One of Image’s most popular new dramatic series’ is Saga, a space opera/fantasy comic with elements from Star Wars, Lord of the Rings, and Romeo and Juliet thrown in for good measure. The story surrounds lovers Alana and Marko, whose people are on opposite sides of a brutal war spanning the galaxy. Alana is from Landfall, a planet that is home to a technologically advanced race of winged humanoids. Marko is from Landfall’s moon, Wreath, whose horn-headed populace may not be as tech savvy as those from Landfall, but make up for it in the practice of powerful magic. Alana and Marko meet on the Landfall Coalition’s prison planet Cleave, where Marko is a prisoner of war, and Alana one of the prison guards. They soon realize that, despite the rhetoric of their respective governments, their similarities vastly outweigh their differences. When Marko is scheduled to be transferred to Blacksite, a prison no one ever comes back from, Alana helps Marko escape, ensuring her own status as a criminal with the Landfall Coalition.  

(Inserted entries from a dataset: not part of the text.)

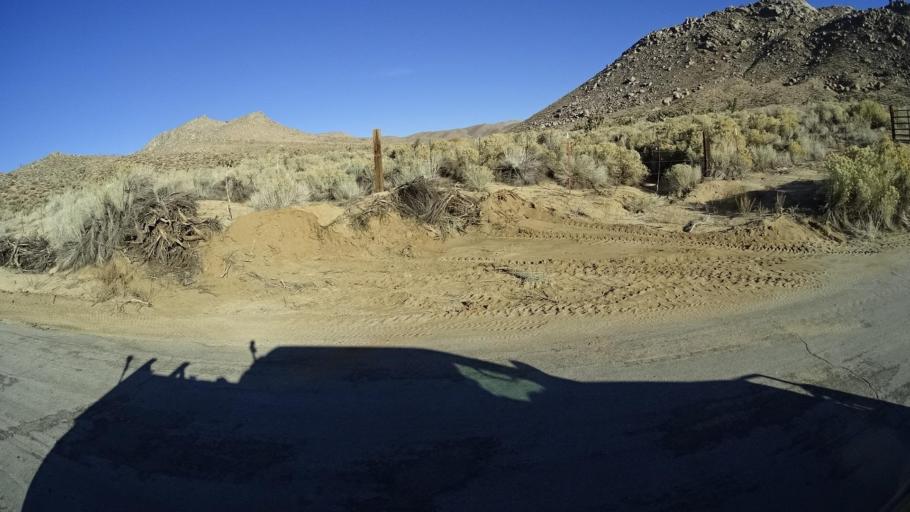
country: US
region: California
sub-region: Kern County
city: Weldon
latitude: 35.5055
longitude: -118.2021
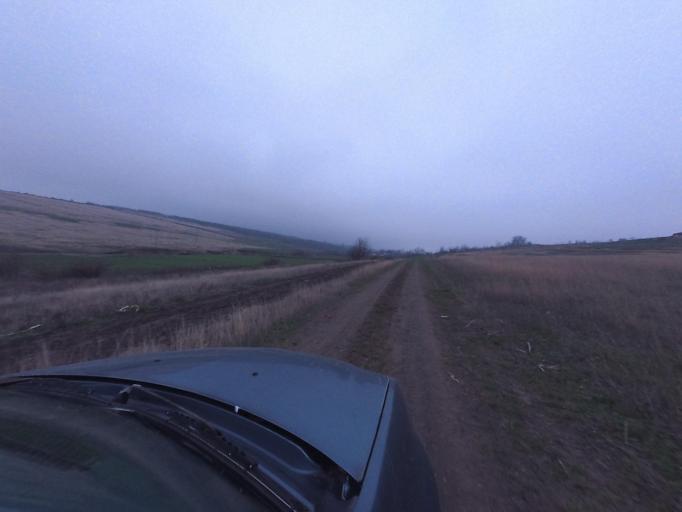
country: RO
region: Galati
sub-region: Comuna Balabanesti
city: Balabanesti
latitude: 46.1321
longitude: 27.7499
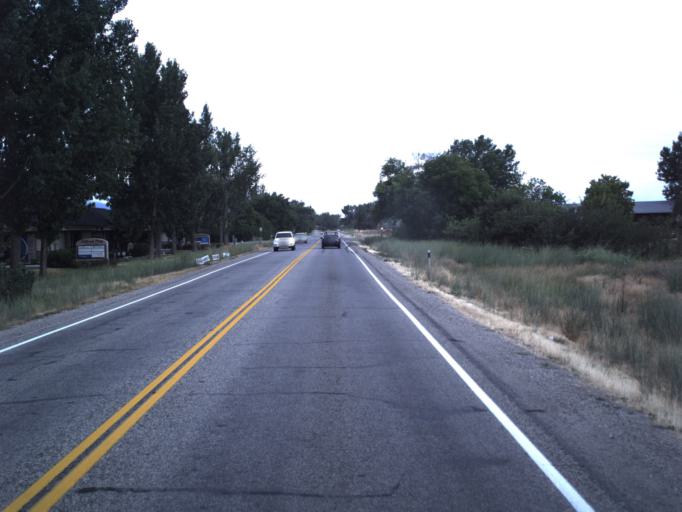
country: US
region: Utah
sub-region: Weber County
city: Marriott-Slaterville
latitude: 41.2651
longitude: -112.0270
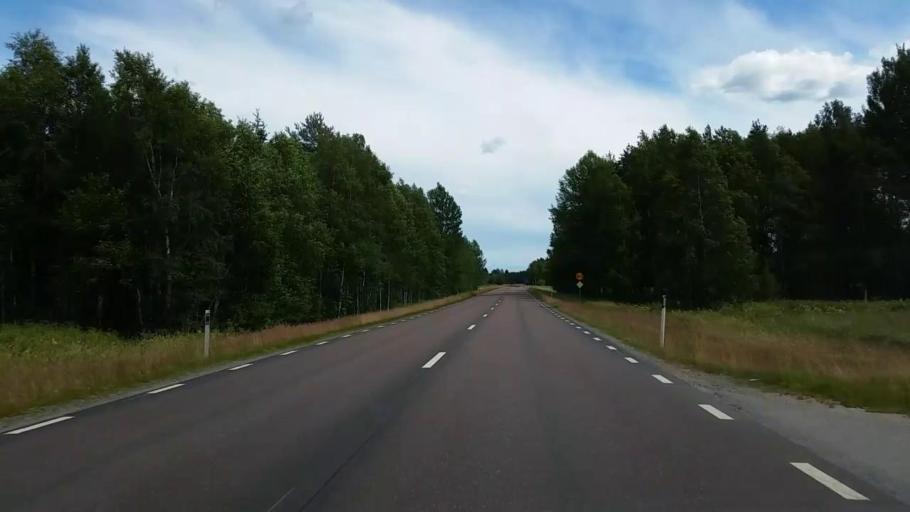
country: SE
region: Gaevleborg
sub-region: Ovanakers Kommun
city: Edsbyn
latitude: 61.3660
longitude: 15.8783
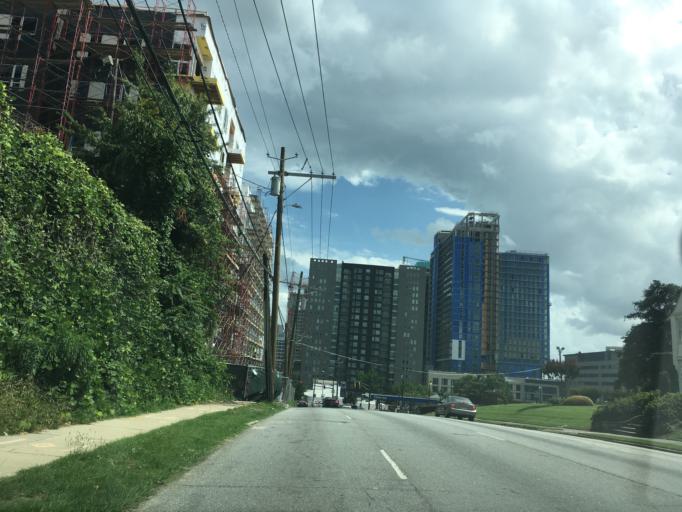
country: US
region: Georgia
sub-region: Fulton County
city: Atlanta
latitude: 33.7827
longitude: -84.3891
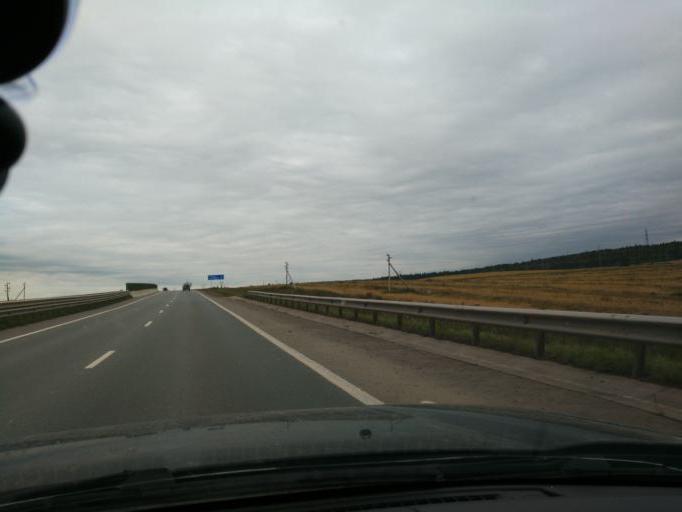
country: RU
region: Perm
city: Ferma
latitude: 57.9326
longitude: 56.3473
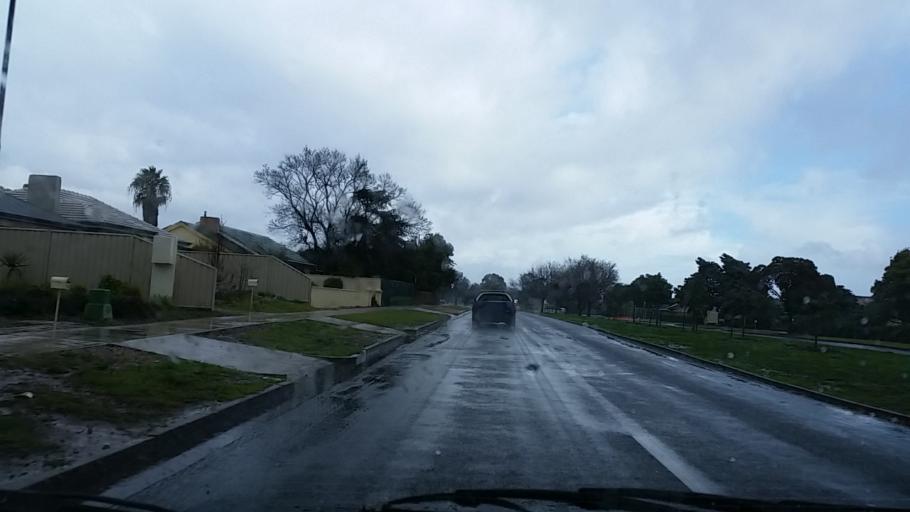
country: AU
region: South Australia
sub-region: Salisbury
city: Elizabeth
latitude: -34.7109
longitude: 138.6835
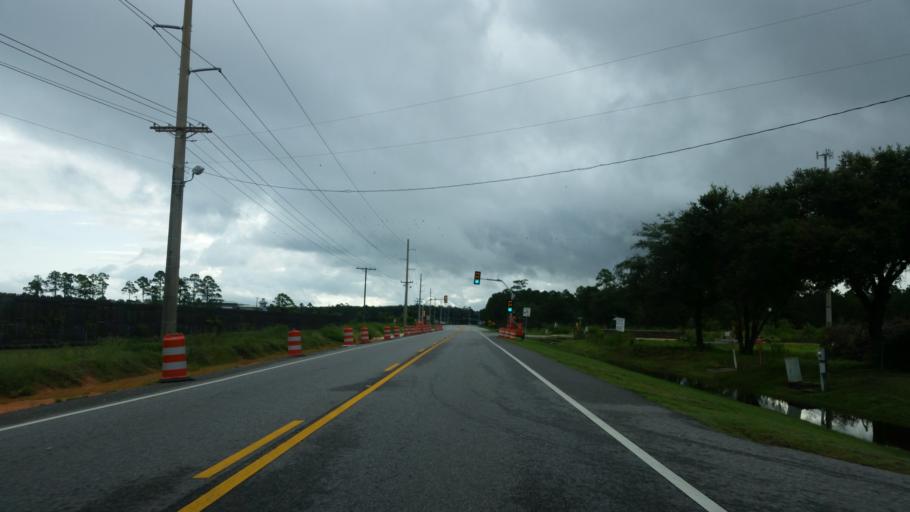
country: US
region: Alabama
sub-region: Baldwin County
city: Orange Beach
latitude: 30.2888
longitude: -87.6359
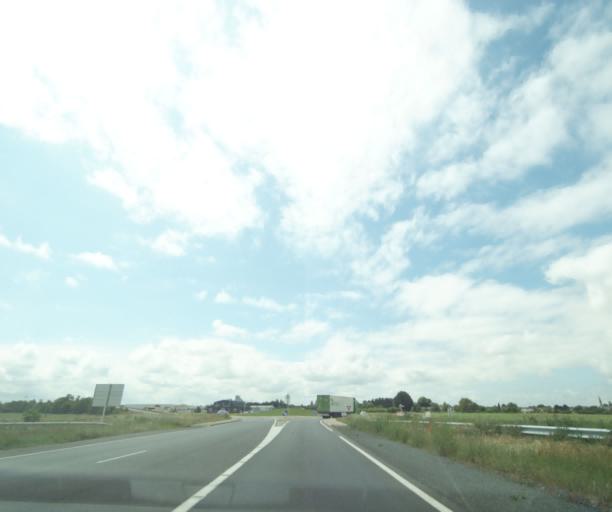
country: FR
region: Poitou-Charentes
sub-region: Departement des Deux-Sevres
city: Sainte-Verge
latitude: 47.0149
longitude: -0.2008
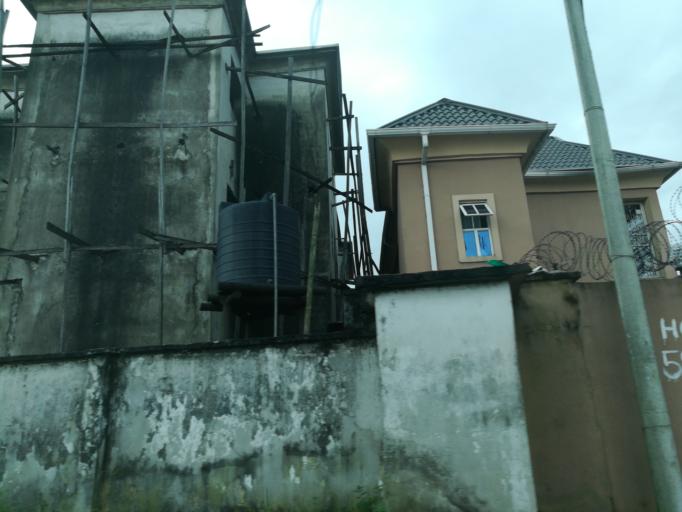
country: NG
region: Rivers
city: Port Harcourt
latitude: 4.8378
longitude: 7.0324
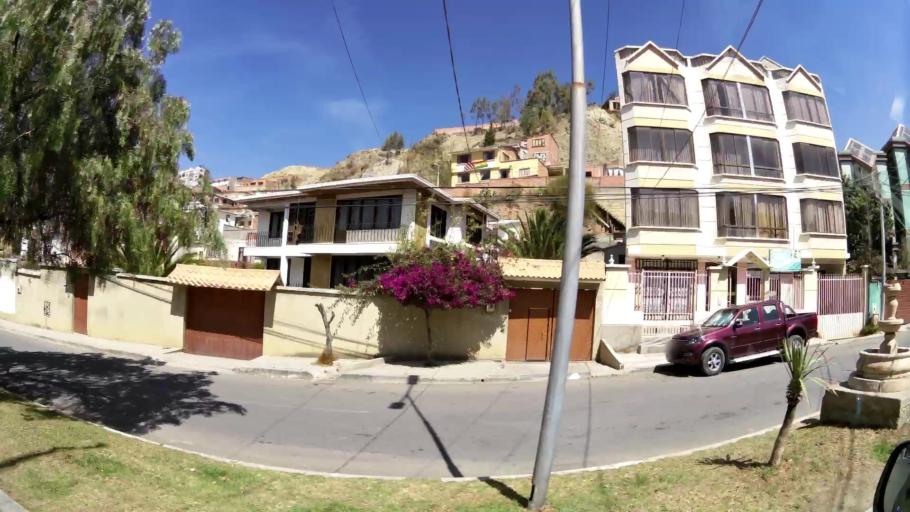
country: BO
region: La Paz
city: La Paz
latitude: -16.5447
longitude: -68.0966
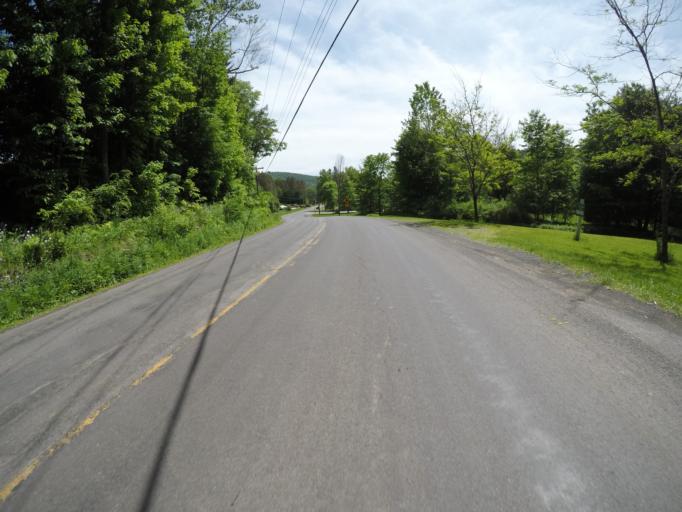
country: US
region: New York
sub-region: Delaware County
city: Delhi
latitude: 42.1844
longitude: -74.7894
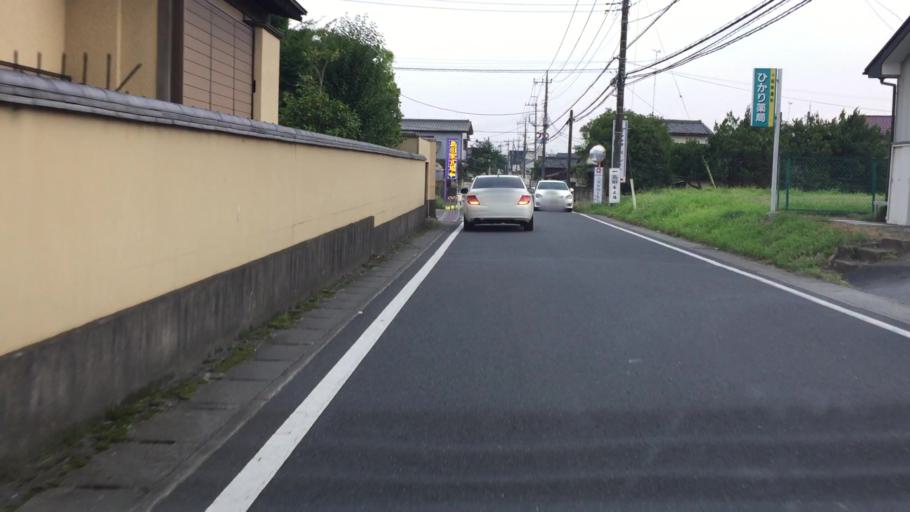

After months running from Landfall authorities on Cleave, Alana gives birth to Marko’s daughter, whom they name Hazel. Their purpose now becomes clear: get off of the planet Cleave and find somewhere far away from the war where they can settle down and raise their daughter in peace. This is easier said, however, than done. With both the Landfall and Wreath governments seeing Hazel as an abomination, Alana and Marko are relentlessly hunted across the galaxy.

With science fiction and fantasy elements, as well as a dramatic story of two star-crossed lovers and the bounty hunters paid to kill them, Saga breaks the mold in comic book storytelling. Brian K. Vaughan’s brilliant writing has been evident since Y: The Last Man, but he outdoes himself this time with a story that is both epic and personal at the same time (as well as occasionally humorous). Though the artwork is all digitally-made, Fiona Staples somehow makes each frame look like a painting, the browns and grays emphasizing Alana and Marko’s desperate situation. 

The graphic novel Saga: Volume 1 collects the first six issues of this fantastic comic in paperback book form, and is recommended for adults who love fantasy and/or science fiction.